§ What is expected
Reproduce the rows below verbatim, from the first row through the line containing "Reading left to right, transcribe".

┌────────

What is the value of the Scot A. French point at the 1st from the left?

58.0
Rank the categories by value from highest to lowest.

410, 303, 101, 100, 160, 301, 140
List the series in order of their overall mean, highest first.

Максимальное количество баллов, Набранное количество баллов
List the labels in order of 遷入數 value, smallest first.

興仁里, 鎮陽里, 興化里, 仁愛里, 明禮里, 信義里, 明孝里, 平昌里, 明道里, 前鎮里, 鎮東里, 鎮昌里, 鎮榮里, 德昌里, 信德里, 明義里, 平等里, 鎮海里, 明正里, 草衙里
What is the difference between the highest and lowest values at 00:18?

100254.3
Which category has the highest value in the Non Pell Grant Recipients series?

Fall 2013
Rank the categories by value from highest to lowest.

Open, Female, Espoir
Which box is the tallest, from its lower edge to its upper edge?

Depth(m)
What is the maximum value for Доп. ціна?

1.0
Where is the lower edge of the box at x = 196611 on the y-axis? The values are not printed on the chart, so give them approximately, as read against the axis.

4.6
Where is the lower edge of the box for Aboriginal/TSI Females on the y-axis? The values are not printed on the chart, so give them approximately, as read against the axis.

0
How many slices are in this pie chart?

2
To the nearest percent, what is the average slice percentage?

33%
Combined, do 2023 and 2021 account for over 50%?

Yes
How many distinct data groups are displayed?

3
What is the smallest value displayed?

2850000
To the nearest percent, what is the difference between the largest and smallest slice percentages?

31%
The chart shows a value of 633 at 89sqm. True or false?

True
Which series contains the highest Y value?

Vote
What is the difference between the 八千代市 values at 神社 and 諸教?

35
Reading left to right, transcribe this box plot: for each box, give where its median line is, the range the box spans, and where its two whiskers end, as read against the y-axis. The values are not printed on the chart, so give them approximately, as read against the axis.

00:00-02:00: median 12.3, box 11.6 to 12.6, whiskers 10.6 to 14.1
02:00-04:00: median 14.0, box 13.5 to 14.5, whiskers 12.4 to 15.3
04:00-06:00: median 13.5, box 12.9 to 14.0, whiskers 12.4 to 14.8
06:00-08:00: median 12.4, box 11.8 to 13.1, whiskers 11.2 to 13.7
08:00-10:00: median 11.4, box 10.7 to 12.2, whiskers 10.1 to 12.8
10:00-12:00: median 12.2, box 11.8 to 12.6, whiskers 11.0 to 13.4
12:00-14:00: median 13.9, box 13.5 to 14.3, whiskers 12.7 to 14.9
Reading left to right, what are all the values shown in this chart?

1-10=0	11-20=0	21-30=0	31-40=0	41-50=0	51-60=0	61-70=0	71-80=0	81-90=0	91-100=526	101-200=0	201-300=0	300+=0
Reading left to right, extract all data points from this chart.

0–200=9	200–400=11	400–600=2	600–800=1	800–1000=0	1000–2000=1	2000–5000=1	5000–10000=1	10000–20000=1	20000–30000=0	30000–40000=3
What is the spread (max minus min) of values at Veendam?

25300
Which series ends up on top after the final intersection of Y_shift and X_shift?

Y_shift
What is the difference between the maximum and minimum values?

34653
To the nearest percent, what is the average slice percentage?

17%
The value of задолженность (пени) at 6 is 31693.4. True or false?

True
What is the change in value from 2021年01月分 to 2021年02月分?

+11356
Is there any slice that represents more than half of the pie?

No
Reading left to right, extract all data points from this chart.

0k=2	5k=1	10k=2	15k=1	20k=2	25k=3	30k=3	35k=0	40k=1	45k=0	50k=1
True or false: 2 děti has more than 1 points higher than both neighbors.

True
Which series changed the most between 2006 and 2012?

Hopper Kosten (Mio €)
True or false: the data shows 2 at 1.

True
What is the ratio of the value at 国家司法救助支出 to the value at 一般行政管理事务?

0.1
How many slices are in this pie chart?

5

└────────

§ Answer to this problem
What is the value of the Scot A. French point at the 1st from the left?

58.0
Rank the categories by value from highest to lowest.

410, 303, 101, 100, 160, 301, 140
List the series in order of their overall mean, highest first.

Максимальное количество баллов, Набранное количество баллов
List the labels in order of 遷入數 value, smallest first.

興仁里, 鎮陽里, 興化里, 仁愛里, 明禮里, 信義里, 明孝里, 平昌里, 明道里, 前鎮里, 鎮東里, 鎮昌里, 鎮榮里, 德昌里, 信德里, 明義里, 平等里, 鎮海里, 明正里, 草衙里
What is the difference between the highest and lowest values at 00:18?

100254.3
Which category has the highest value in the Non Pell Grant Recipients series?

Fall 2013
Rank the categories by value from highest to lowest.

Open, Female, Espoir
Which box is the tallest, from its lower edge to its upper edge?

Depth(m)
What is the maximum value for Доп. ціна?

1.0
Where is the lower edge of the box at x = 196611 on the y-axis? The values are not printed on the chart, so give them approximately, as read against the axis.

4.6
Where is the lower edge of the box for Aboriginal/TSI Females on the y-axis? The values are not printed on the chart, so give them approximately, as read against the axis.

0
How many slices are in this pie chart?

2
To the nearest percent, what is the average slice percentage?

33%
Combined, do 2023 and 2021 account for over 50%?

Yes
How many distinct data groups are displayed?

3
What is the smallest value displayed?

2850000
To the nearest percent, what is the difference between the largest and smallest slice percentages?

31%
The chart shows a value of 633 at 89sqm. True or false?

True
Which series contains the highest Y value?

Vote
What is the difference between the 八千代市 values at 神社 and 諸教?

35
Reading left to right, transcribe this box plot: for each box, give where its median line is, the range the box spans, and where its two whiskers end, as read against the y-axis. The values are not printed on the chart, so give them approximately, as read against the axis.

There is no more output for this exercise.